彼女がいつも座っているのは古書店の最奥にあるカウンター。そこは仄暗い店内で唯一、陽光が入る場所だった。小説家である彼女は古書店の経営者でもある。死んだ父親から受け継ぐことになり、作家業の傍ら古書店も経営していた。とはいえ出入りするのはたいてい出版社の人間である。古書だけでなく新刊の雑誌や文庫本も置いてあったが、近所にある大型デパートに客を取られているせいでその古書店まで買いにくる人間は珍しい。僕はそんな珍しい客の一人だった。
ちなみに新刊本が置かれている理由は、小説家である彼女がその新刊を読みたかったからであり、注文した際の余計な在庫を店頭に並べているのである。意外な事に小説家として大成している彼女も、小説の指南本を読むことがあるらしい。それが作家志望である僕の目に止まり、カウンターに持って行った時、彼女に言われたのである。
「もしかして作家志望なの?」
だったらこの本は止めておきなさい。と、彼女は店員にあるまじき発言をした。その時、彼女が自らの正体を明かしてくれたのは、僕が相当に嫌な顔をしたからだろう。そんな顔をしたのは気恥ずかしさと、努力をしようとする姿勢を否定された気分が混じったからだ。なんだこの失礼な店員は、と顔を見たとき、意外なほど美人で驚いた事を今でもよく覚えている。
彼女は有名な作家だった。あまり興味のない分野だったので顔は知らなかったが、それでも聞き覚えがあるくらい有名な人だった。僕は彼女に指南を頼み、彼女は「読んで感想を言うくらいなら」と承諾してくれた。
それから僕は週末になると必ず古書店へ行った。趣味の時間に書きためた原稿を持って彼女の元へ行き、その度に自信をポキポキと折られる。確かに今からすれば、その原稿は二目と見られぬほど酷い出来だったが、それでもその時の僕は自信作だと思って書いていたのだ。彼女はその幻想を綺麗に取り払ってくれた。
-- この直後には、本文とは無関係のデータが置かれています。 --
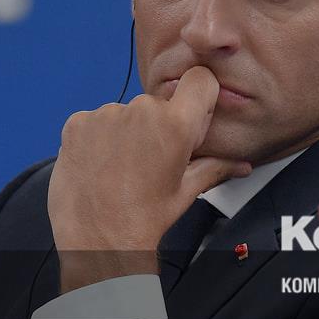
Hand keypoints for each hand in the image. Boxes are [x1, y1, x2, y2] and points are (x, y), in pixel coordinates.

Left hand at [48, 66, 251, 292]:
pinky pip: (96, 120)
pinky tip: (102, 163)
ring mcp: (105, 115)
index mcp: (176, 126)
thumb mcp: (187, 191)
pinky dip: (99, 136)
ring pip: (127, 112)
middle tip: (153, 158)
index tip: (193, 113)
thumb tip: (241, 165)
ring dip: (128, 131)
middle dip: (160, 123)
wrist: (96, 240)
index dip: (199, 96)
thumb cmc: (142, 219)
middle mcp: (141, 112)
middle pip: (160, 101)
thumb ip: (217, 167)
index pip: (201, 78)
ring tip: (123, 165)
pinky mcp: (77, 123)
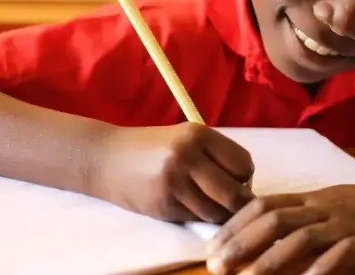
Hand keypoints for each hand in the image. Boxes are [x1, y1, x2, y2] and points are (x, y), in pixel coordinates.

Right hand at [92, 122, 254, 222]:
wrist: (106, 159)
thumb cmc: (152, 147)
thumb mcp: (186, 137)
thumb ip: (216, 154)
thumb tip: (248, 185)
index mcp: (198, 134)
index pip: (243, 164)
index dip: (246, 177)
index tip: (238, 181)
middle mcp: (188, 156)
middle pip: (234, 192)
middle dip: (240, 202)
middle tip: (234, 202)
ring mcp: (174, 183)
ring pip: (217, 211)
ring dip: (221, 214)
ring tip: (213, 204)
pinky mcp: (163, 205)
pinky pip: (196, 219)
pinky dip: (201, 217)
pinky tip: (192, 207)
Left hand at [206, 181, 354, 274]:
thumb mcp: (332, 202)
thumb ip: (301, 212)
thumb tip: (263, 223)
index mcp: (312, 197)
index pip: (264, 203)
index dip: (234, 224)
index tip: (211, 246)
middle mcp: (322, 207)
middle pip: (274, 219)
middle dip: (241, 242)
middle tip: (215, 265)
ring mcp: (344, 224)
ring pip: (299, 237)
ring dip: (268, 260)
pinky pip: (337, 256)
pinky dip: (316, 271)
課題は毎週のように積み上がったが、そのどれもが直せるものばかりだった。彼女の助言は客観的であり、的確であり、明解だ。プロというのはこういうものなのだろうか。それまでの自分が如何に、間違った姿勢で創作に臨んでいたのかを教えてくれた。どういう狙いでその展開を書いたのか、どういう心境でその文章を書いたのか、そういった裏の部分まで見事に言い当てられた時などは彼女が魔法使いに見えた。
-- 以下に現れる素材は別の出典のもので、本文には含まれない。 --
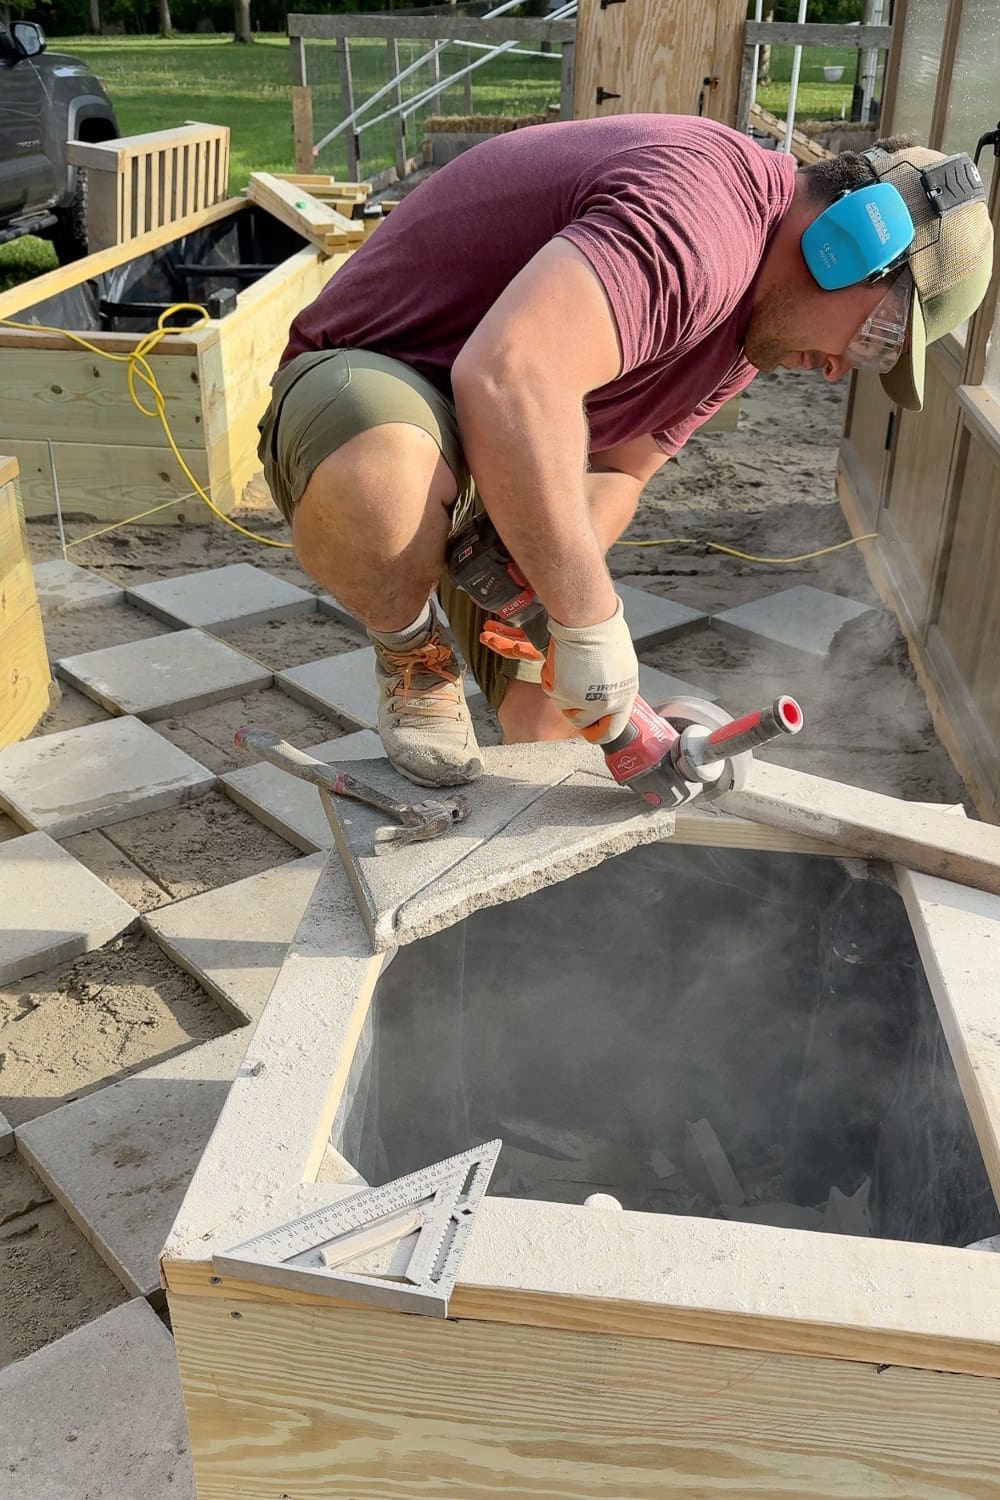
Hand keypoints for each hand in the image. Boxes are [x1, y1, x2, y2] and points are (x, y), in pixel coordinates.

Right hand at [541, 598, 638, 741]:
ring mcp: (584, 699)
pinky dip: (552, 677)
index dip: (598, 731)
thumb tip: (604, 700)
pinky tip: (561, 660)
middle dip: (574, 708)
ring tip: (569, 667)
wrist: (588, 621)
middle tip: (572, 688)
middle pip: (583, 722)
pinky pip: (552, 690)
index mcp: (624, 697)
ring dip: (563, 691)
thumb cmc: (605, 635)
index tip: (590, 728)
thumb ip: (613, 688)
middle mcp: (605, 703)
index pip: (612, 731)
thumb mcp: (621, 667)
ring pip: (565, 707)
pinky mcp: (564, 692)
そういう交流を繰り返している内、僕は彼女に恋情を抱くようになっていった。いつから意識するようになったかは判然としない。ただ自分の趣味を理解してくれて、その努力を後押ししてくれる相手を嫌うような人間はいないだろう。必然的な恋だった。しかし同時に小説の先生として尊敬する心もあった。尊敬と恋心の同居。もし告白したら、その両方を手放す事になるかもしれない。僕は今の関係を壊してしまうのが恐ろしくて、何も言い出せないまま時間だけが過ぎていった。
ある日、僕は転勤する事になった。彼女のいる町に訪れた時と同じように、彼女のいない町へ去らねばならない。それを伝えても彼女は「そう」としか言わなかった。表情が変わったようには見えない。もし告白していたら、彼女の違う顔を見ることが出来たのだろうか。あるいは転勤の報告すら出来なかったのだろうか。
引っ越した後で、僕は新人賞に作品を一つ送った。内容は青年が小説家に恋をした話。もちろん自分の体験に基づいている。冷静に考えれば恥ずかしい限りだが、それは彼女に宛てたメッセージでもあった。もし新人賞をとって、もし彼女の目に留まる事があれば、僕の思いは伝わるだろう。でも結局、結果を待たずして僕は落選を知る。そっくりな内容の小説が出版されたからだ。
それは彼女の本だった。違いは登場人物の視点くらいで、粗筋を見る限り、盗作と疑っても仕方がないほど似ている。もちろん彼女の方が文章も洗練されていたが、似通っている点も多い。彼女もまた僕との体験を元に話を書いたのだ。
僕は苦笑する。その作品に託されたメッセージの内容まで、僕のそれと同じだったのだ。